Photo: Bloomberg Businessweek
The buzz this morning is all about Goldman Sachs and what was in its latest 10-Q filing.Specifically, there were interesting comments on lawsuits and losses.
First lets get to losses. According to Bloomberg, In the first 21 days of Q3, Goldman traders recorded the most losses they have had since Q4 2008. What’s worse, is that the bank has counted on that aspect of the business for 62% of its revenue since the beginning of the year.
On one day traders lost more than $100 million, though they made that much in 9 days out of the 64-day quarter.
Now for the lawsuits. Dow Jones reports that the bank estimated that it could pay as much as $2.6 billion to cover legal fees stemming from $15.8 billion worth of mortgage backed securities it sold to parties suing them right now.
Those parties include:
- Fannie Mae and Freddie Mac
- the National Credit Union Administration
- Basis Yield Alpha Fund
- the Federal Home Loan Banks of Seattle, Chicago, Indianapolis and Boston
- the Charles Schwab Corp. (SCHW)
- Cambridge Place Investment Management Inc.
- Heungkuk Life Insurance Co.
- Limited, Landesbank Baden-Wurttemberg, affiliates of Allstate, and others.
All of that said, it makes sense that Goldman is raising money right now.
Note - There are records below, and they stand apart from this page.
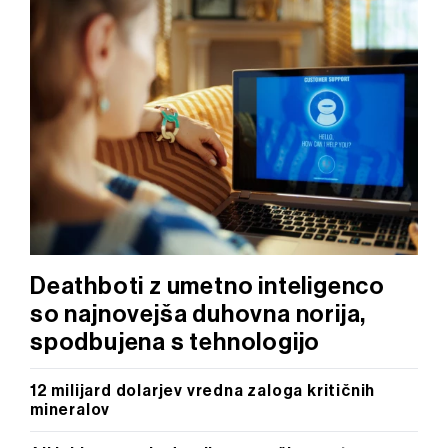
Deathboti z umetno inteligenco
so najnovejša duhovna norija,
spodbujena s tehnologijo
12 milijard dolarjev vredna zaloga kritičnih
mineralov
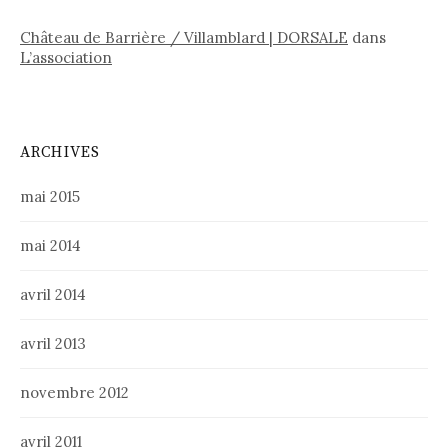
Château de Barrière / Villamblard | DORSALE
dans
L’association
ARCHIVES
mai 2015
mai 2014
avril 2014
avril 2013
novembre 2012
avril 2011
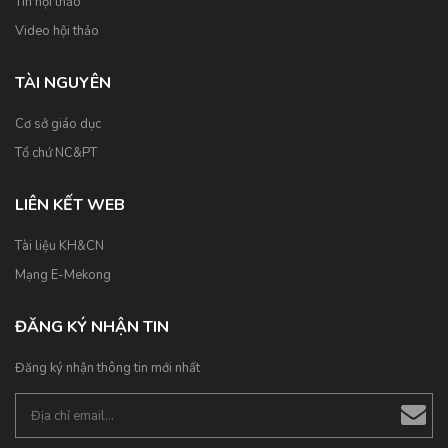
Tin hội thảo
Video hội thảo
TÀI NGUYÊN
Cơ sở giáo dục
Tổ chứ NC&PT
LIÊN KẾT WEB
Tài liệu KH&CN
Mạng E-Mekong
ĐĂNG KÝ NHẬN TIN
Đăng ký nhận thông tin mới nhất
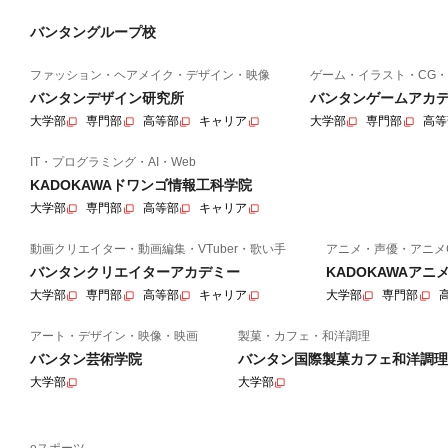
バンタングループ校
ファッション・ヘアメイク・デザイン・映像
ゲーム・イラスト・CG・
バンタンデザイン研究所
バンタンゲームアカ
大学部
専門部
高等部
キャリア
大学部
専門部
高等
IT・プログラミング・AI・Web
KADOKAWAドワンゴ情報工科学院
大学部
専門部
高等部
キャリア
動画クリエイター・動画編集・VTuber・歌い手
アニメ・声優・アニメ
バンタンクリエイターアカデミー
KADOKAWAア
大学部
専門部
高等部
キャリア
大学部
専門部
アート・デザイン・映像・映画
製菓・カフェ・和洋調理
バンタン芸術学院
バンタン国際製菓カフェ和洋調理
大学部
大学部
The bank is ready to sell 2.4 billion of its shares in the Commercial Bank of China, which could raise up to $1.54 billion, says Reuters. It’s offering the shares at $0.63 to $0.64 a share, which is about 3.7% to 6% below the latest traded price.
They also significantly reduced their exposure to French banks by 61%, from $38.5 billion down to $15.1 billion. Probably a bad sign for the French. Maybe a good move for Goldman.